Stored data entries

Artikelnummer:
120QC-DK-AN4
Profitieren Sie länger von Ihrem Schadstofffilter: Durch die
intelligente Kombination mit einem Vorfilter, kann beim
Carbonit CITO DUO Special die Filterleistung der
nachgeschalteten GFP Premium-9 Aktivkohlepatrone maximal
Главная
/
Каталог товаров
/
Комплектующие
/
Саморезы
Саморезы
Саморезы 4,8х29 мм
* * *
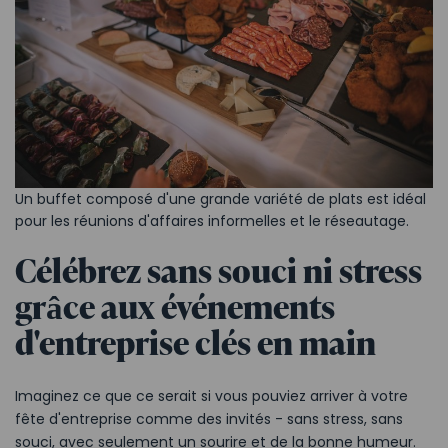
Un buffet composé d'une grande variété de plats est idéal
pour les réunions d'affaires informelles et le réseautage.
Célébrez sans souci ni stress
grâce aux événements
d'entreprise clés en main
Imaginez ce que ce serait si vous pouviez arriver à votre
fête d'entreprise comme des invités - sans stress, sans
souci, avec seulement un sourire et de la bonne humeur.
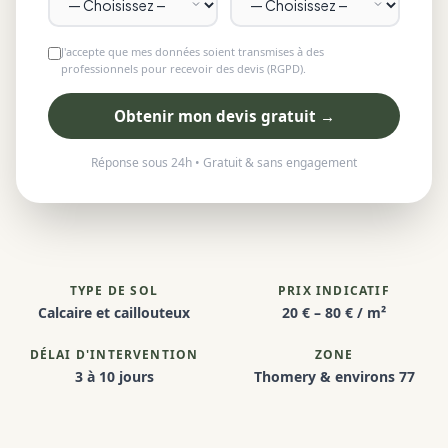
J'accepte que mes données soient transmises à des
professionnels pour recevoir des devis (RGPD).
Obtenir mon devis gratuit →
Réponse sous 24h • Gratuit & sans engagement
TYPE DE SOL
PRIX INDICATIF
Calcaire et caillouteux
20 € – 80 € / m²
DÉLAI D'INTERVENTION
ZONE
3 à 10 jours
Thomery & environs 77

EXERCISE DESCRIPTION
Give back exactly the lines above that run from the one with "grâce aux événements" to the one with "Calcaire et caillouteux", including both, with the pictures left out.

SOLUTION TO THE PROBLEM
grâce aux événements
d'entreprise clés en main
Imaginez ce que ce serait si vous pouviez arriver à votre
fête d'entreprise comme des invités - sans stress, sans
souci, avec seulement un sourire et de la bonne humeur.
J'accepte que mes données soient transmises à des
professionnels pour recevoir des devis (RGPD).
Obtenir mon devis gratuit →
Réponse sous 24h • Gratuit & sans engagement
TYPE DE SOL
PRIX INDICATIF
Calcaire et caillouteux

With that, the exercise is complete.